Now, in this ruling of the Shulchan Arukh and the Rema, it was stated very carefully that the silver is currency only if he did not designate particular coins for him. This implies that if he intends specifically certain coins and not general value, then those coins are merchandise and not consideration. And indeed, later authorities were puzzled by the meaning of the Rema there. The Sema there, subsection 10, inferred, and the same is found in Netivot HaMishpat subsection 12:
The correct reading is 'if he transferred to him the silver.' Old editions read 'and if,' but that is a scribal error; rather, it is explanatory. What the Mechaber wrote, namely, that silver coinage is acquired by drawing gold coinage, applies only when he did not designate a specific silver coinage as value, for the reason I wrote above: if he designated a coin against movables, the coin is not acquired by drawing the movables, because in such a case the transaction has the status of barter.

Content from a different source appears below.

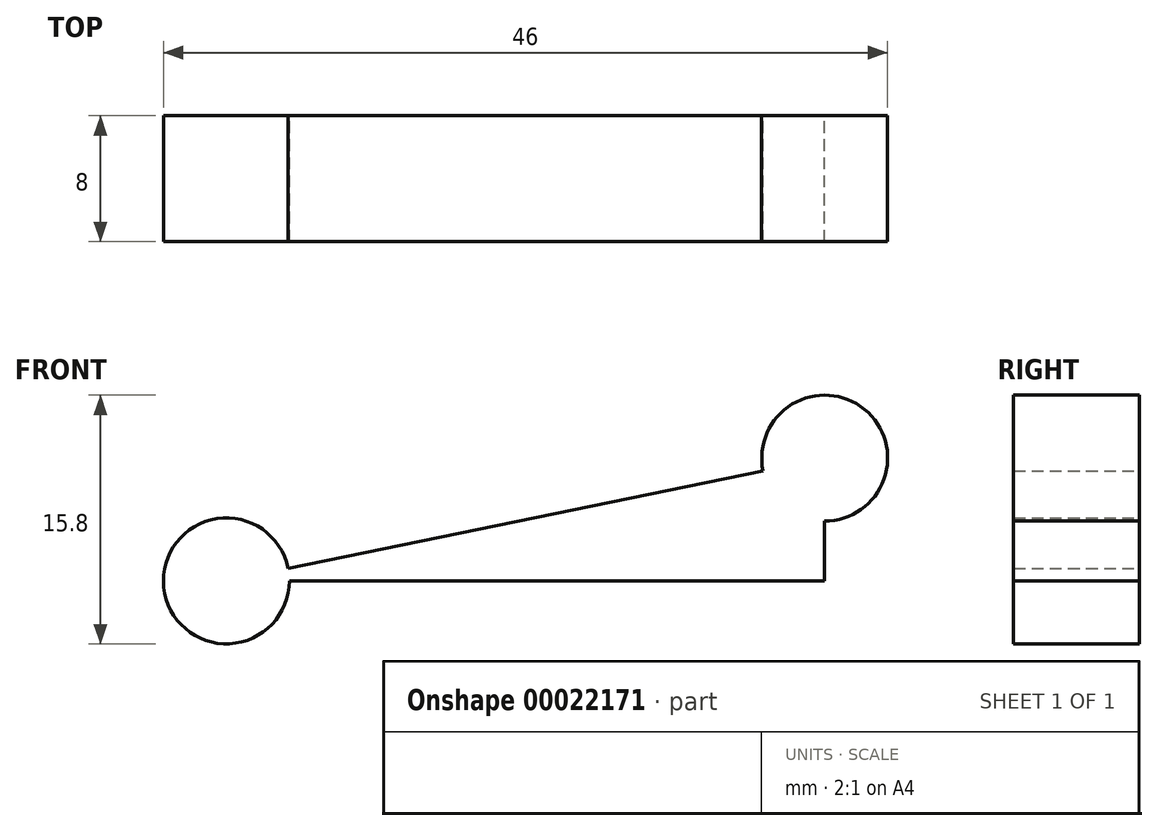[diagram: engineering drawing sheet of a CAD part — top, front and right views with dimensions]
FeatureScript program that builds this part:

According to these later authorities, we see that if he designated a specific silver coin in exchange for his gold, not as value but as a concrete object, then the silver coin too is merchandise, and the transaction is barter. In such a case both sides are merchandise. Thus we see that when it is clear what is merchandise and what is currency, we do not look at what is important and what is marketable. These are criteria that arise only in doubtful cases. That is, the whole discussion of the chapter concerns only pathological cases, but the basis of everything is the intention of the parties.

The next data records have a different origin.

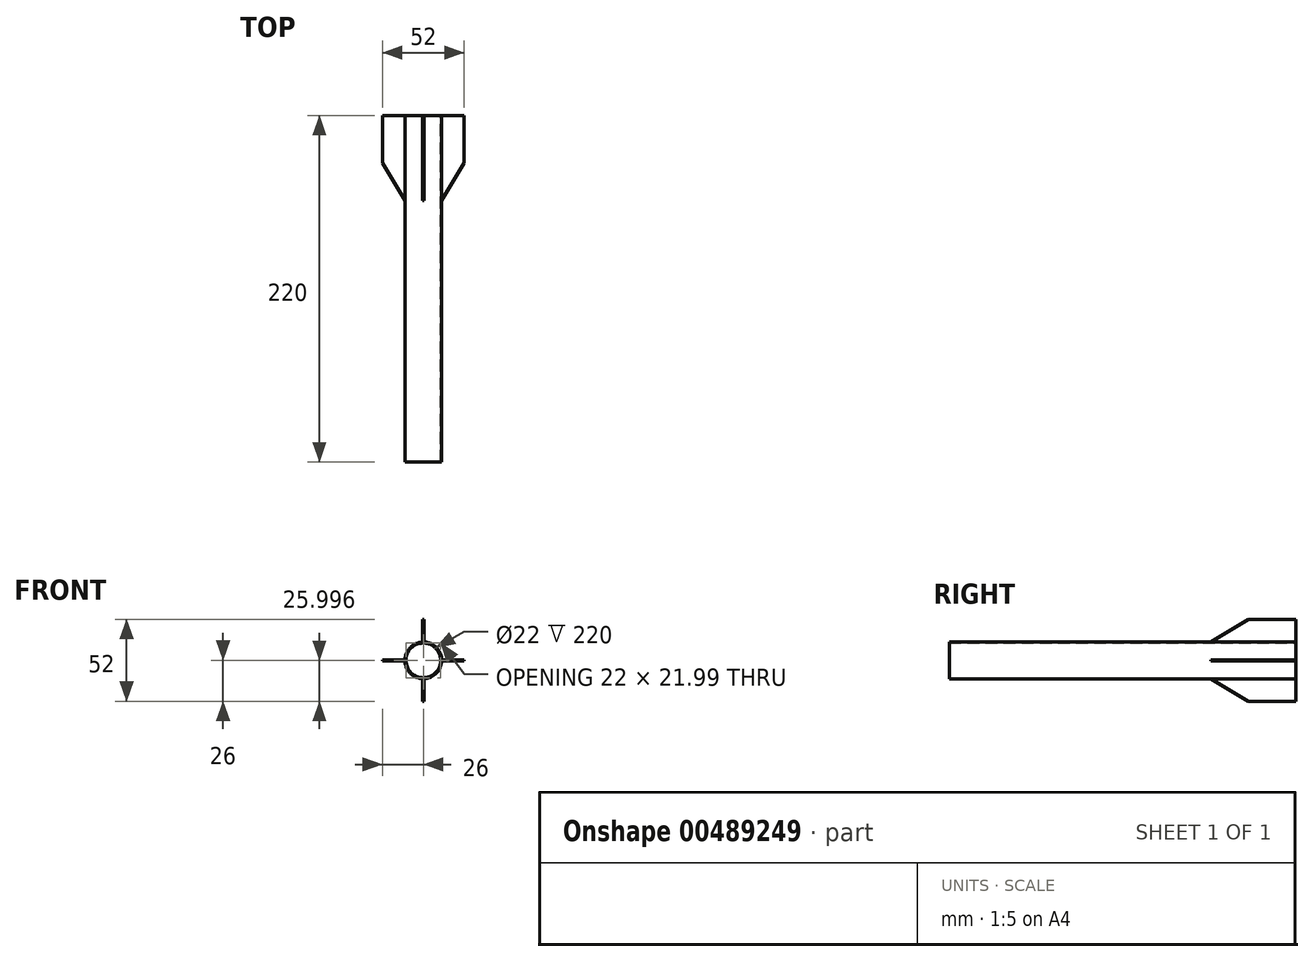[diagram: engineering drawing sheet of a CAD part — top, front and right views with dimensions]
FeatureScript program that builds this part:
annotation { "Feature Type Name" : "Feature", "Feature Type Description" : "" }
export const myFeature = defineFeature(function(context is Context, id is Id, definition is map)
    precondition{}
    {
        {
            var Q0;
            Q0=qCreatedBy(makeId("Front.planeOp"),FACE);
            var sketch = newSketch(context, id + "F0", { "sketchPlane" : qUnion([Q0])});
            skCircle(sketch, "E0", {"center": v(0, 0) * mm, "radius": 11 * mm});
            skCircle(sketch, "E1", {"center": v(0, 0) * mm, "radius": 11.65 * mm});
            skSolve(sketch);
        }
        {
            var Q0;
            Q0=makeQuery(id+"F0.imprint","IMPRINT",FACE,{"disambiguationData":[TD([[makeQuery(id+"F0.imprint","IMPRINT",EDGE,{"derivedFrom":sQuery(id+"F0.wireOp",EDGE,"E0")}),-1.0]])]});
            extrude(context, id + "F1", {"entities" : qUnion([Q0]), "depth" : 220 * mm});
        }
        {
            var Q0;
            Q0=qCreatedBy(makeId("Right.planeOp"),FACE);
            var sketch = newSketch(context, id + "F2", { "sketchPlane" : qUnion([Q0])});
            skLineSegment(sketch, "E2", {"start": v(0, 11) * mm, "end": v(-55, 11) * mm});
            skLineSegment(sketch, "E3", {"start": v(-55, 11) * mm, "end": v(-30.07, 26) * mm});
            skLineSegment(sketch, "E4", {"start": v(-30.07, 26) * mm, "end": v(0, 26) * mm});
            skLineSegment(sketch, "E5", {"start": v(0, 26) * mm, "end": v(0, 11) * mm});
            skSolve(sketch);
        }
        {
            var Q0;
            Q0=makeQuery(id+"F2.imprint","IMPRINT",FACE,{"disambiguationData":[TD([[makeQuery(id+"F2.imprint","IMPRINT",EDGE,{"derivedFrom":sQuery(id+"F2.wireOp",EDGE,"E2")}),-1.0]])]});
            extrude(context, id + "F3", {"entities" : qUnion([Q0]), "operationType" : NewBodyOperationType.ADD, "endBound" : BoundingType.SYMMETRIC, "depth" : 0.8 * mm});
        }
        {
            var Q0;
            Q0=makeQuery(id+"F1.opExtrude","SWEPT_BODY",BODY,{"disambiguationData":[OSD([sQuery(id+"F0.wireOp",EDGE,"E0"),sQuery(id+"F0.wireOp",EDGE,"E1")])]});
            var Q1;
            Q1=makeQuery(id+"F1.opExtrude","SWEPT_FACE",FACE,{"disambiguationData":[OSD([sQuery(id+"F0.wireOp",EDGE,"E1")])]});
            circularPattern(context, id + "F4", {"operationType" : NewBodyOperationType.ADD, "entities" : qUnion([Q0]), "axis" : qUnion([Q1]), "angle" : 360 * degree, "instanceCount" : 4, "equalSpace" : true});
        }
    });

If so, we should not search in this chapter for the fundamental principles that define money, whether marketability or importance. Can importance define money at all? Are banknotes more important than commodities? Why would one think that importance is what determines the matter? And what about marketability, ease of circulation? Here this seems closer, but even that does not satisfy the criteria we proposed above for money. Indirectly, however, it may be that marketability means that these things have value as items that circulate in trade and not for use, and therefore they are money.
In any event, at least from the criterion of importance, it seems that our topic is, perforce, dealing with a criterion for deciding what is money and what is merchandise in cases where the criteria we proposed are not fulfilled, and not with the essential definition of money.
[1] See Rabbi Chaim on Laws of Sale ch. 22, who explains that a debt is property, and perhaps he means this only with regard to a debt arising from a sale.
Discussion
I didn’t understand. This was written many years ago. If you want to ask, specify what you are referring to and clarify the question.
I didn’t quite understand the idea of leaving the valuation with me, because if so, then if the object becomes more expensive or cheaper I would become liable for a greater or lesser value, since the object gives it a different value.